■ PROVIDED DATA:
- - - - -

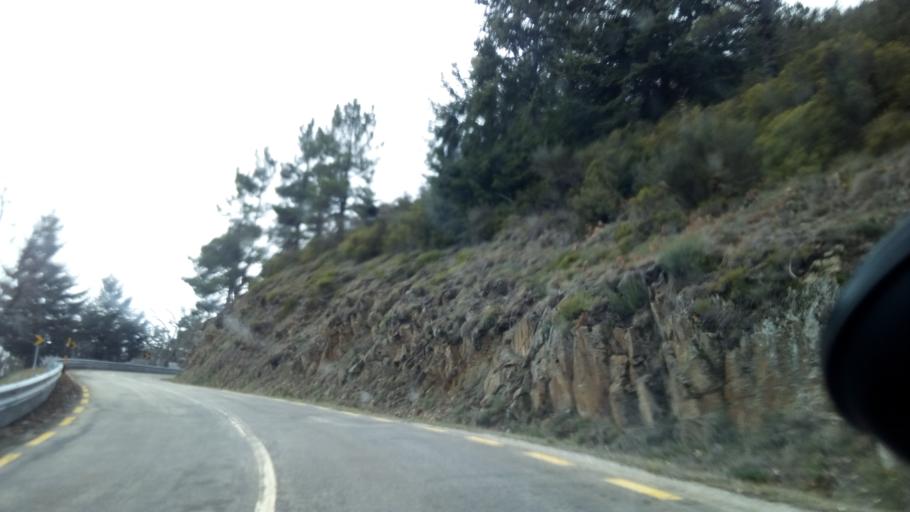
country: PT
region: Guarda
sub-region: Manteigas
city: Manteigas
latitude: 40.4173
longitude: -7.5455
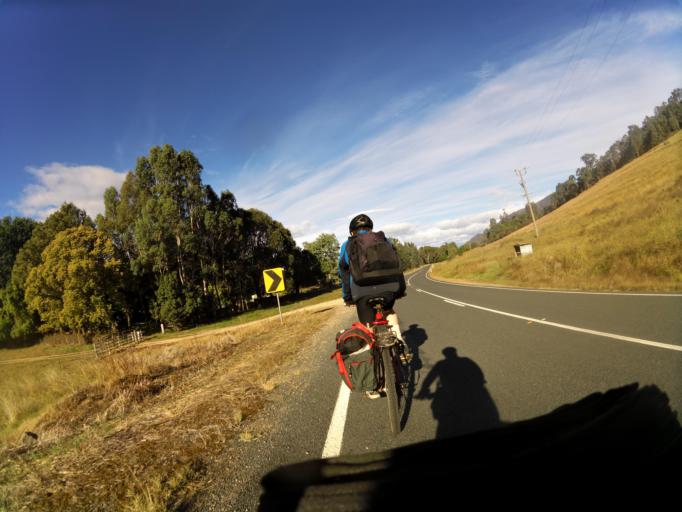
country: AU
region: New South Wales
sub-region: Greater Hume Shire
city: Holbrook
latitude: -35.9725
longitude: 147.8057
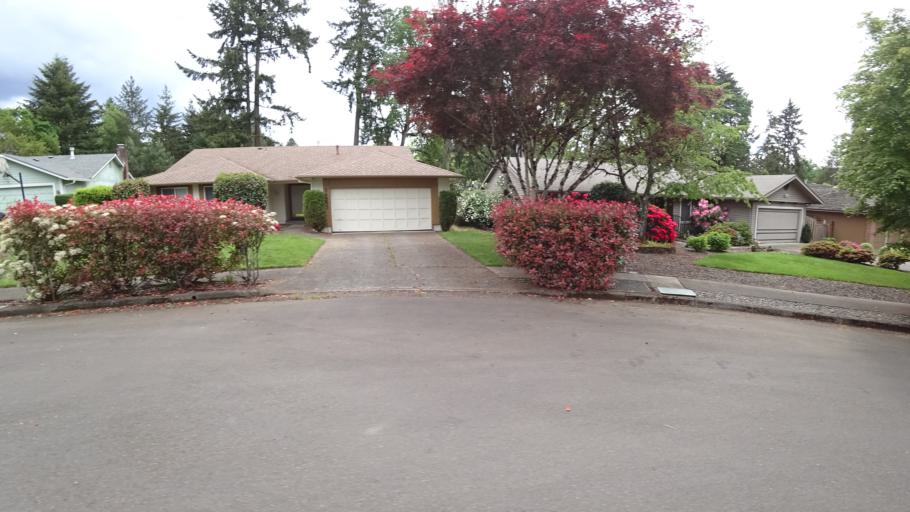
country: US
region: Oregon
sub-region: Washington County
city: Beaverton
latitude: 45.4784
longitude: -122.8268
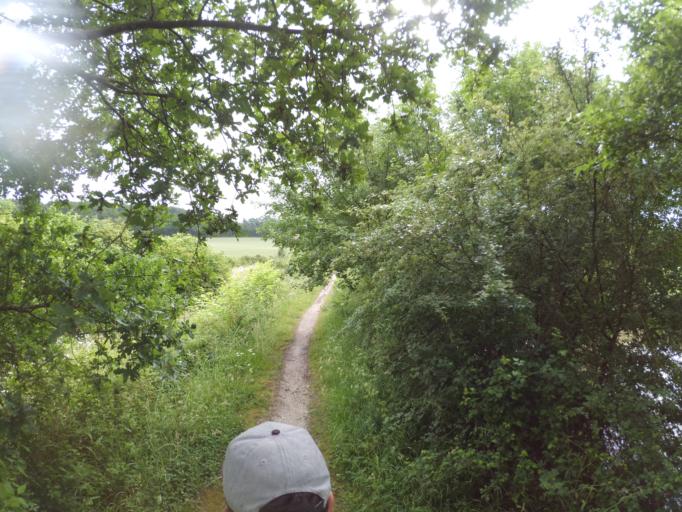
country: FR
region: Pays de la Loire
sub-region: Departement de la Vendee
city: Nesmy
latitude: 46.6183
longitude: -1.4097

- - - - -

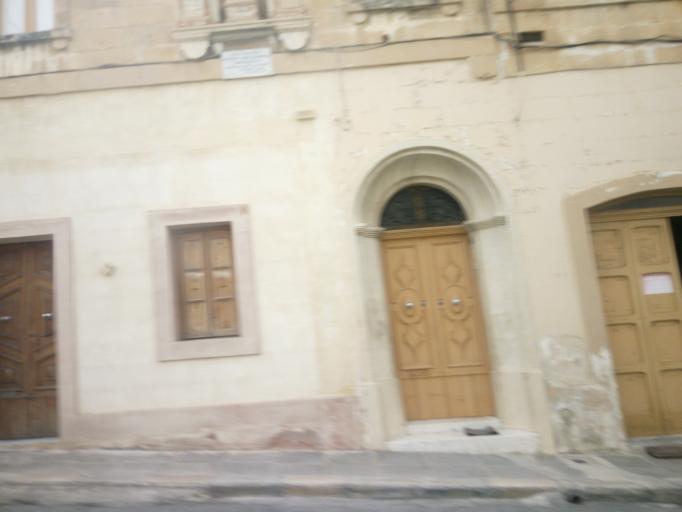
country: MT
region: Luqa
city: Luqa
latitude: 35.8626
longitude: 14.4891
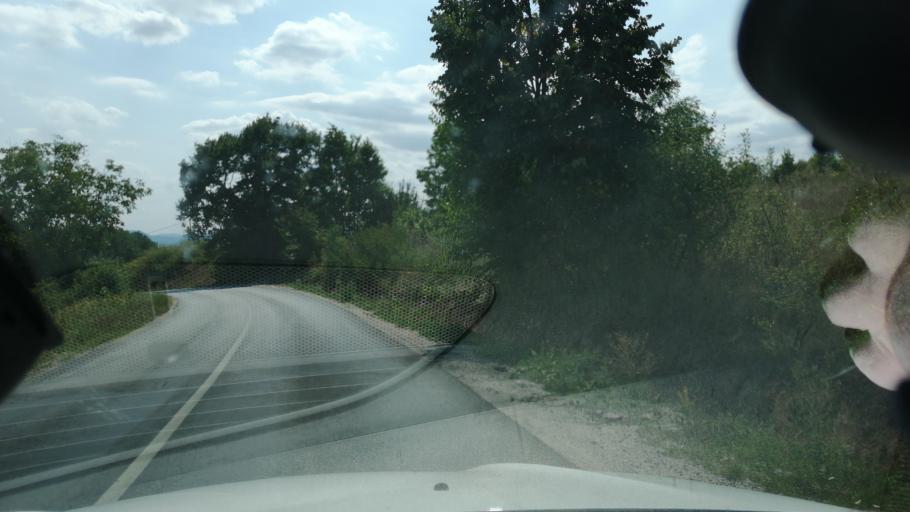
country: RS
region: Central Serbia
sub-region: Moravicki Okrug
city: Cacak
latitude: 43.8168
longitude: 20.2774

- - - - -

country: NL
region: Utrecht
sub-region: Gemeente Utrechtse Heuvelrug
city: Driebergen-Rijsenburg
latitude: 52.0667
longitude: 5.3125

- - - - -

■ REQUIREMENT: Reproduce the stretch of the listing from the line containing "sub-region: Washington County" through the line containing "latitude: 46.6183", both ends included. Leave the pictures out.

■ FINAL RESULT:
sub-region: Washington County
city: Beaverton
latitude: 45.4784
longitude: -122.8268
country: FR
region: Pays de la Loire
sub-region: Departement de la Vendee
city: Nesmy
latitude: 46.6183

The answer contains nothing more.